According to our old friend Tom, we have to put up with government so it can keep us safe. That's the deal.
Which of course is why government arranges for Torquay's highly dangerous palm trees to be sawn down, why a 150 year old Monkey Puzzle tree (Araucaria araucana) in Swansea faces the chop for having "hypodermic style" needles, and why the scourge of conkers has been forever banished. Yes, when it comes to health and safety, we can all rest easy in the firm knowledge that our ever-vigilant state is protecting us from every danger.
Except that is, for one area - where the government itself is the danger.

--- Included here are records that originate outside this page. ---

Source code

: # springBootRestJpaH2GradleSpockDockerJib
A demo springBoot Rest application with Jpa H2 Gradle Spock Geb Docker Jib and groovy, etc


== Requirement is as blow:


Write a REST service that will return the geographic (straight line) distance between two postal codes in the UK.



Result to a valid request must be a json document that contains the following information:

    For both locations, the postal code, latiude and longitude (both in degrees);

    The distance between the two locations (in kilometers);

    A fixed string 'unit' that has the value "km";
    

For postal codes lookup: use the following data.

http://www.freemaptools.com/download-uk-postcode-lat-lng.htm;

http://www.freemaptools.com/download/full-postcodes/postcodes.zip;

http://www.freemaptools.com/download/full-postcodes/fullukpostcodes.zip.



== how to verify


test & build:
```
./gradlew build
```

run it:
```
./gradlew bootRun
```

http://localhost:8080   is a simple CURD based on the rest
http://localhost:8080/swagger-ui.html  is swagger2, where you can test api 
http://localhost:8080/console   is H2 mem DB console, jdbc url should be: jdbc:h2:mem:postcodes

Take hospital hygiene. This morning we get news that despite a stream of top-level orders, plus huge expenditure (including £50m+ on that "deep clean"), a quarter of the government's plague hospitals remain unsafe:
"The Healthcare Commission reports that no improvement has been made on a year ago. In total, 103 out of 391 trusts admitted they did not achieve the minimum requirements, brought in by the Government to help combat the hospital superbugs, MRSA and Clostridium difficile.
26 per cent of trusts failed to keep facilities clean, did not have adequate infection control or follow guidelines on decontaminating reusable equipment."

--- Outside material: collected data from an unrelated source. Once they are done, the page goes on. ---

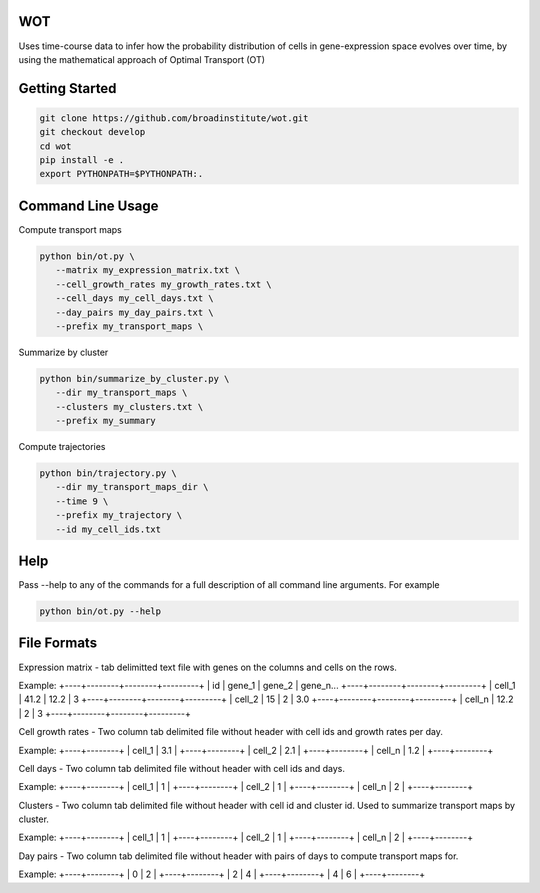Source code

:============
WOT
============


Uses time-course data to infer how the probability distribution of cells in gene-expression space evolves over time,
by using the mathematical approach of Optimal Transport (OT)

========================
Getting Started
========================
.. code-block:: bash

    git clone https://github.com/broadinstitute/wot.git
    git checkout develop
    cd wot
    pip install -e .
    export PYTHONPATH=$PYTHONPATH:.

========================
Command Line Usage
========================

Compute transport maps

.. code-block:: bash

    python bin/ot.py \
       --matrix my_expression_matrix.txt \
       --cell_growth_rates my_growth_rates.txt \
       --cell_days my_cell_days.txt \
       --day_pairs my_day_pairs.txt \
       --prefix my_transport_maps \

Summarize by cluster

.. code-block:: bash

    python bin/summarize_by_cluster.py \
       --dir my_transport_maps \
       --clusters my_clusters.txt \
       --prefix my_summary

Compute trajectories

.. code-block:: bash

    python bin/trajectory.py \
       --dir my_transport_maps_dir \
       --time 9 \
       --prefix my_trajectory \
       --id my_cell_ids.txt

========================
Help
========================
Pass --help to any of the commands for a full description of all command line arguments. For example

.. code-block:: bash

    python bin/ot.py --help

========================
File Formats
========================
Expression matrix - tab delimitted text file with genes on the columns and cells on the rows.

Example:
+----+--------+--------+---------+
| id | gene_1 | gene_2 | gene_n...
+----+--------+--------+---------+
| cell_1 | 41.2 | 12.2 | 3
+----+--------+--------+---------+
| cell_2 | 15 | 2 | 3.0
+----+--------+--------+---------+
| cell_n | 12.2 | 2 | 3
+----+--------+--------+---------+

Cell growth rates - Two column tab delimited file without header with cell ids and growth rates per day.

Example:
+----+--------+
| cell_1 | 3.1 |
+----+--------+
| cell_2 | 2.1 |
+----+--------+
| cell_n | 1.2 |
+----+--------+

Cell days - Two column tab delimited file without header with cell ids and days.

Example:
+----+--------+
| cell_1 | 1 |
+----+--------+
| cell_2 | 1 |
+----+--------+
| cell_n | 2 |
+----+--------+

Clusters - Two column tab delimited file without header with cell id and cluster id. Used to summarize transport maps by cluster.

Example:
+----+--------+
| cell_1 | 1 |
+----+--------+
| cell_2 | 1 |
+----+--------+
| cell_n | 2 |
+----+--------+

Day pairs - Two column tab delimited file without header with pairs of days to compute transport maps for.

Example:
+----+--------+
| 0 | 2 |
+----+--------+
| 2 | 4 |
+----+--------+
| 4 | 6 |
+----+--------+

Let's just remind ourselves how many people have officially died from MRSA and C difficile in government hospitals:
8,000 in 2006. Compared to around 3,000 deaths in road traffic accidents, and... er... none from entanglements with hypodermic style Monkey Puzzle needles.
Or take the latest shocking revelations on those highly dangerous RAF Nimrods:
"Vital safety features were left out of the design specification for Nimrod surveillance aircraft despite being requested by the Royal Air Force, an inquiry has revealed.
Fuel tank explosion protection and a ban on carrying fuel in the fuselage were both listed as “air staff requirements” (ASR) by the RAF. But they were among several items not included in the final design blueprint known as the “aircraft specification”. The RAF’s comments about the design criteria were rejected by the Ministry of Defence when it drew up the specifications for the aircraft."
"Experts" at the MOD deny this dangerous cheeseparing cost the lives of those 14 servicemen. But then, they would, wouldn't they.
The government routinely accepts safety standards in its own facilities that would not be tolerated in a private sector operation. It is no accident that while NHS hospitals lost those 8000 patients to MRSA and C diff in 2006, in the same year the three main private hospital chains reported not a single confirmed case. And the safety standards applied to its own military aircraft are clearly way short of those it demands for civil planes.